All tools in Sketch Engine with the exception of the thesaurus can make use of subcorpora by searching only one subcorpus of the corpus or by providing statistics of the same phenomenon in different subcorpora, e.g. in written vs. spoken language or in fiction vs. newspaper.
How to create a subcorpus?
A corpus can be divided into subcorpora using text types or from a concordance. A third option using a configuration file is intended for detailed specifications for advanced users. This page explains the first two options. Subcorpora are only available to the user who created them. Expert users can use the configuration file to share subcorpora with all users.
This procedure will create a subcorpus from text types. This option can only be used if the corpus is annotated for text types.
The subcorpus building screen can be reached in two ways:
From the dashboard
On the corpus dashboard, click MANAGE CORPUS, then SUBCORPORA, then CREATE SUBCORPUS
From the advanced tab of any tool
On the advanced tab of any tool (with the exception of the thesaurus), click the plus sign add next to the subcorpus selector.
type a name for your new subcorpus
use the text type selectors to choose the required text types
click CREATE SUBCORPUS
Creating a subcorpus may take a few seconds while statistics for the subcorpus are calculated. Watch for a notification. When finished, it will appear in the subcorpus selector on advanced tabs of all tools that support subcorpora.
Tips for using the text type selectors
you can select as many text types from as many selectors as you wish
selecting all values in a selector is the same as selecting none
type a few letters to search the text types
the selector can be expanded full-screen for practicality
OPTION 2 – subcorpus from a concordance
A subcorpus can be created from concordance lines. The user generates a concordance and decides how much context surrounding the KWIC should be included in the subcorpus. This context is defined by documents, the paragraphs or only the sentences containing the KWIC. Other structures can be selected too if the corpus contains them.

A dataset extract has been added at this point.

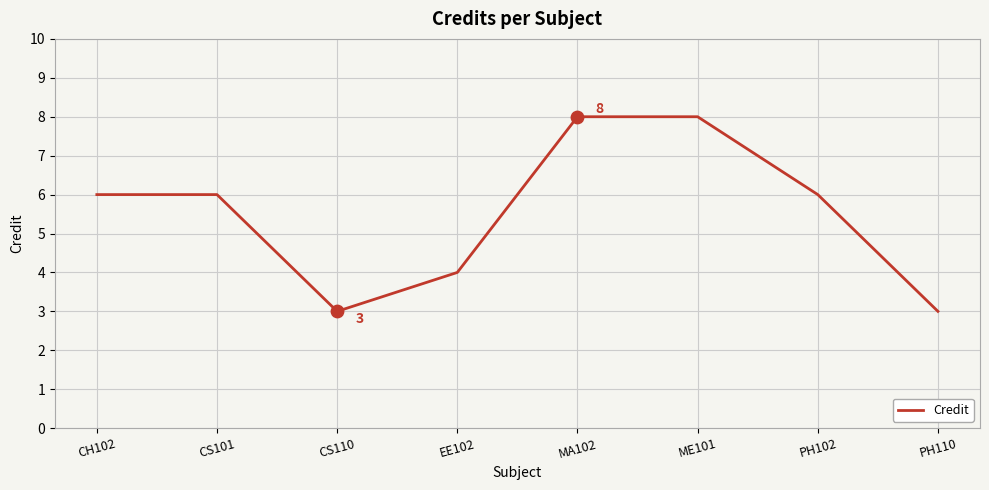

What is the change in value from CS110 to MA102?

+5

Open a corpus and generate a concordance.
Click the plus icon add in the menu above the concordance.
Type a name for your new subcorpus.
Indicate how much context should be included in the subcorpus by selecting the structure surrounding the KWIC. The available structures differ from corpus to corpus but usually:
doc – the whole document (produces big subcorpora)
p – the whole paragraph
s – the whole sentence (produces small subcorpora)

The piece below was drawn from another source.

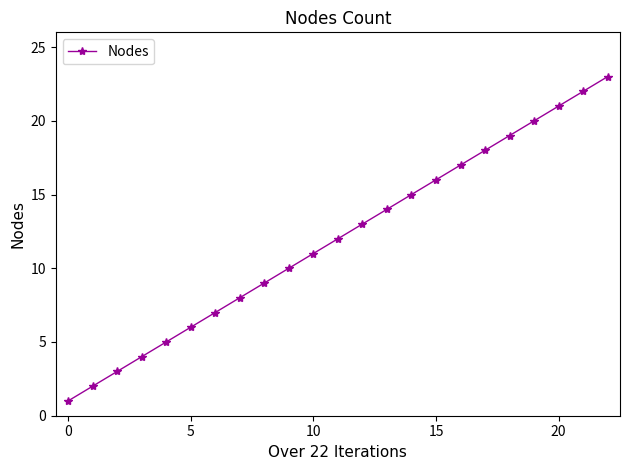

What is the average value?

12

For a detailed description of the structures used in the corpus, see corpus information.
Click CREATE SUBCORPUS
It may take a few seconds for the corpus to be built while the statistics are calculated. Watch for a notification. When finished, the subcorpus is available in the subcorpus selector on the advanced tabs of tools which support subcorpora.
Delete a subcorpus
When deleting a subcorpus, only the subcorpus definition is deleted, no data are removed from the corpus. Users can only delete the subcorpora they created. Subcorpora supplied with preloaded corpora cannot be deleted.